[Biopython] Legacy blastn XML outfile parsing is slow. What XML parser is actually used?

Sun Sep 16 19:17:12 UTC 2012

On Sun, Sep 16, 2012 at 5:24 PM, Michiel de Hoon <mjldehoon at yahoo.com> wrote:
>
> Also I noticed that SearchIO (like Bio.Blast) uses attributes
> to store information. I would much rather see a dictionary-like
> interface. This has the advantage that we can keep the key
> name much closer to what is in the original file (for example,
> no need to replace '-' by '_'), and also users can call .keys()
> to find out what is stored in the object.

I don't see a dictionary as being inherently easier to use.
You also use dir(obj) to see the attributes, which are more
flexible as you can implement them as properties and
have code behind them if needed.

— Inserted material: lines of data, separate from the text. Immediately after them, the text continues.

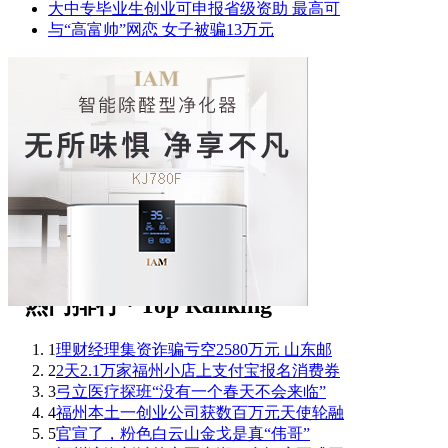
大中专毕业生创业可申报省级资助 最高可
与“高富帅”网恋 女子被骗13万元
1
理财经理集资诈骗亏空2580万元 山东邮
2
2天2.1万家福州小店上支付宝报名消费券
3
弓立医疗探班“没有一个春天不会来临”
4
福州本土一创业公司获数百万元天使轮融
5
官宣了，粉色白云山金戈是真“伟哥”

Another key point is
we can add docstrings to attributes/properties to give
help text - and you can't do that with a dictionary key.

Also different file formats use different terms for what
is really the same idea - I envisioned SearchIO as a
unified parser, which means imposing a common
naming convention for these key fields.

I also think that certain core bits of information common
to BLAST, HMMER, etc should be exposed at the property
level (including query match names and co-ordinates).
Here we're going to standardise start/end values to integers
using Python counting, consistent strand notation etc.

As in the SeqRecord and SeqFeature, a dictionary makes
perfect sense for general 'free form' information. And this
approach is used here too.

Regards,

Peter